Geneseeq, Acorn and BlueRock all want to extend patients’ lifespans — to see them not just hitting the century mark but cruising comfortably, and healthily, past it. But there’s an awareness that doing so has social and economic implications; after all, when the Canada Pension Plan took effect in 1965, average life expectancy hadn’t yet cracked 72 years. May concedes there’s a potential for people to take advantage of science that course-corrects for quality of life. “If you can get a new liver whenever you want one, well, why not drink a lot? Why take care of yourself?” he asks. “There are flip sides to the promise of treating chronic disease.”
As Canada’s abysmal record of protecting nursing-home residents from COVID-19 makes clear, there’s an urgent need to reform our approach to elder care. And, according to the Canadian Medical Association, there are only 304 geriatricians across the country — and just one each in the entire provinces of Newfoundland, Prince Edward Island and Saskatchewan. “There aren’t enough of us,” says geriatrician Dr. Paula Rochon, who’s also the vice president of research at Women’s College Hospital. But although additional old-age specialists would help, she says it’s more important to ensure all healthcare professionals get the right education. “We need to think about how we train a whole workforce,” she says, “because everyone will find themselves working with an older population.”
Back in the 16th century, the tale of Juan Ponce de León’s adventures in longevity was promoted by a Spanish historian who didn’t like the guy and sought to discredit him — after all, who’d really believe in a Fountain of Youth? The idea doesn’t seem so foolish now. Advances in medicine are challenging our ideas of what getting older looks like, and the technology similarly shows no sign of slowing down. “The science is really evolving quickly,” May says. “This is absolutely an industry coming of age.”

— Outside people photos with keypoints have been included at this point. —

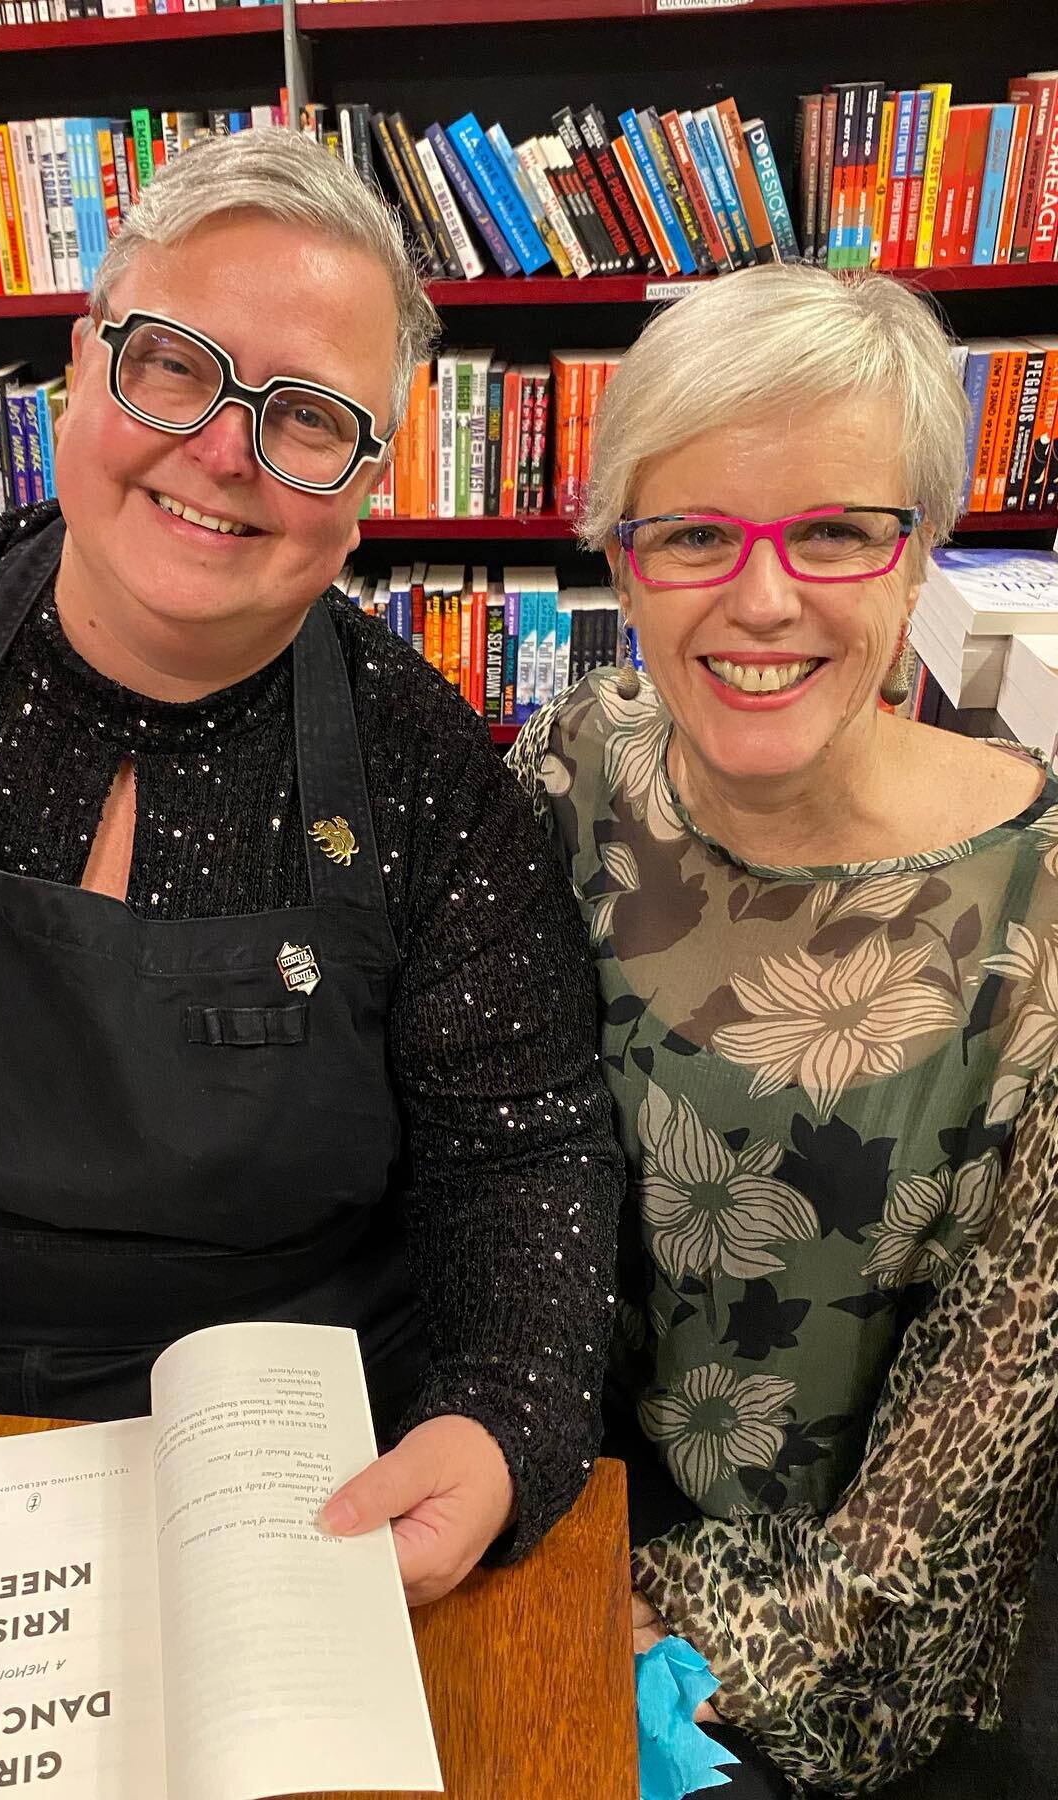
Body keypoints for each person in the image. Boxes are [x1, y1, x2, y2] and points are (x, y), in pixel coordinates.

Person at [0, 128, 625, 1605]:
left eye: (304, 416)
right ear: (83, 361)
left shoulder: (430, 779)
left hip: (292, 1493)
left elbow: (524, 1149)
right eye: (174, 364)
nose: (223, 451)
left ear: (365, 482)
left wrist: (502, 1426)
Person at [511, 263, 1058, 1794]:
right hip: (516, 1541)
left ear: (920, 556)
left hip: (813, 1682)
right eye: (694, 533)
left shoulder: (1044, 933)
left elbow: (952, 1499)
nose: (761, 598)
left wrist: (635, 1623)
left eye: (832, 529)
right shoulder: (575, 771)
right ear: (623, 560)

Health tech companies that are changing what it means to get older.
Who: Acorn Biolabs
What: Live cell collection, cryopreservation and analysis
How: Turns out hair follicles are an excellent source of skin cells. At its lab (or through at-home kits sent in for processing), Acorn collects hair strands, separates out the viable cells and preserves them in liquid nitrogen until they’re needed — at which point, they can be converted into pluripotent stem cells and dispatched to any task.
Who: BlueRock Therapeutics
What: Engineered cell therapies for chronic diseases
How: Healthy donor cells are reprogrammed into malleable stem cells for a master cell bank. BlueRock then uses cell-differentiation technology to create cells suited for neurology, cardiology and immunology. That means they can replace damaged or degenerated tissue, which could help restore or regenerate whatever function has been lost.
What: Molecular diagnosis in cancer genomics
How: Next-generation sequencing (NGS) technologies break the genome into tiny fragments, which are easier to sequence in a single experiment, letting Geneseeq build a mutation profile for 500 genes in five business days (rather than testing one gene at a time over weeks or months). They then report back what mutation a patient has, what drugs are available, or which clinical drugs target the mutation.